Wer da wie auf die Liste kommt, kann ich Ihnen nicht sagen. Da lassen sich die Behörden nicht in die Karten schauen.
Der 20-Jährige Berufsschüler in Nürnberg oder auch die 14-Jährige Schülerin, die von der Polizei aus einem Gymnasium in Duisburg geholt wurde: Sind das nicht klassische Fälle für die Härtefallkommission, die es in jedem Bundesland gibt?
Ja, aber die arbeiten nur auf Antrag. Und sie entscheiden dann je nach dem Erfolg bei der Integration: Hat der Betroffene einen Job, kann er gut Deutsch sprechen, hat er Freunde, die ein gutes Wort für ihn einlegen?
Im Fall der 14-Jährigen hat die Kommission sich gegen eine Aufhebung des Bescheids entschlossen. Aus Ihrer Sicht: Sind die Kommissionen ein gutes Werkzeug gegen die Härten für die Betroffenen?
Es ist eine gute Sache, dass es diese Kommissionen überhaupt gibt. Aber sie sind ein Tropfen auf dem heißen Stein. Und es bleibt die Frage: Warum gibt es sie?

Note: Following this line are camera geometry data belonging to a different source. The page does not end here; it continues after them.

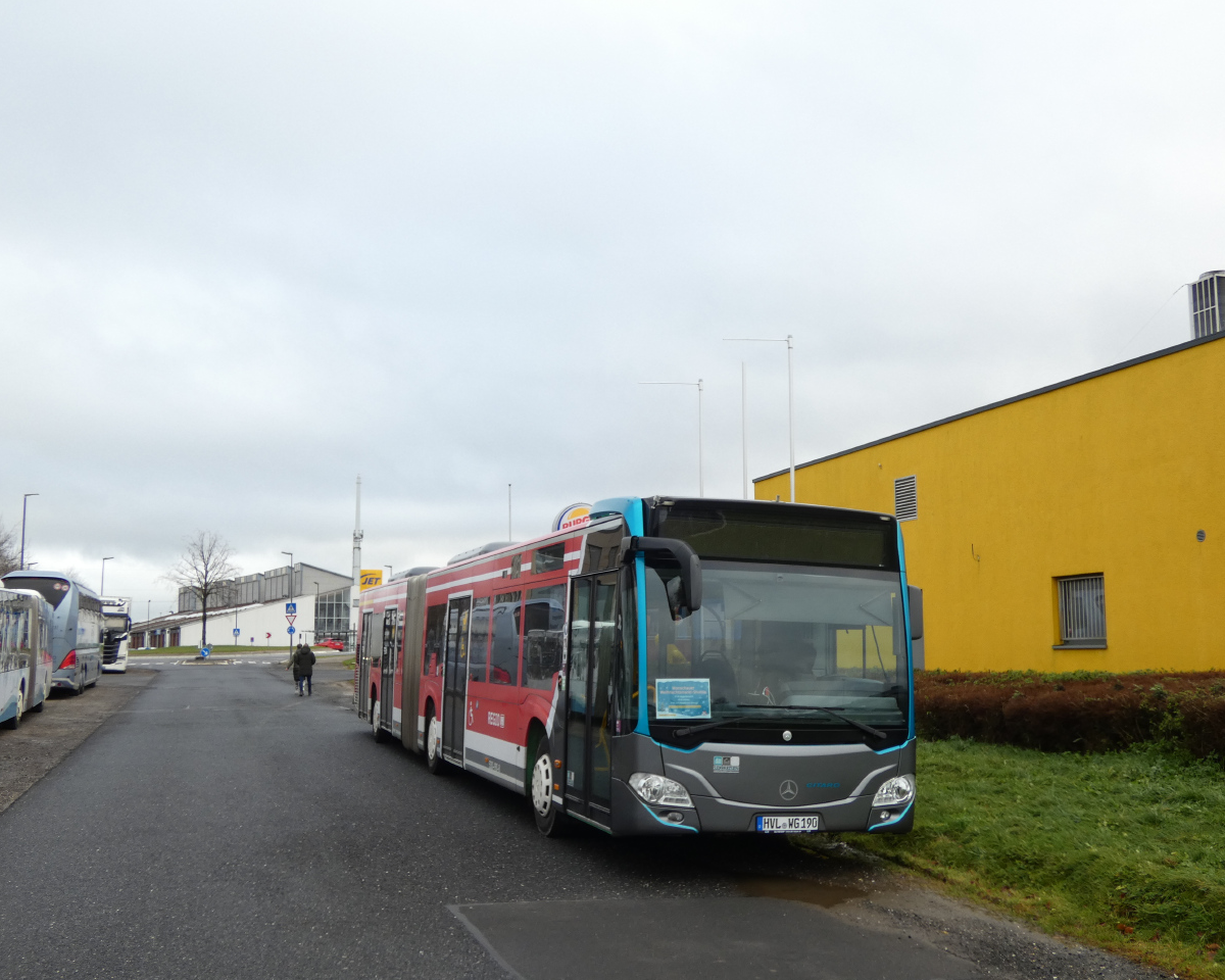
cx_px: 600
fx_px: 1341
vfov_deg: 40.1
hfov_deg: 49.1
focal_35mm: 37
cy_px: 496
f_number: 3.4
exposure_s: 1/160
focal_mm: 6.2
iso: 80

Erst wird geprüft, ob jemand das Recht hat, hier zu leben, und wenn nicht, dann machen wir vielleicht eine Ausnahme? Das ist ein reichlich unsystematischer Vorgang.
Noch immer sind rund 200.000 Menschen in Deutschland ausreisepflichtig. Im Jahr 2016 wurden 25.000 Menschen abgeschoben, 54.000 reisten freiwillig aus. Sind Abschiebungen die richtige Lösung?
Dass, was die Regierung will, ist mit Abschiebungen nicht zu erreichen. 30 bis 40 Menschen nach Kabul zu fliegen alle drei Wochen, das führt zu nichts. Wie lange soll das dauern, bis alle abgeschoben sind? Bis dahin greift eine Altfallregelung, liegen familiäre Gründe für ein Aufenthaltsrecht vor oder Freunde und Arbeitgeber intervenieren bei ihren Abgeordneten. Das System steckt voller Haken und Ösen.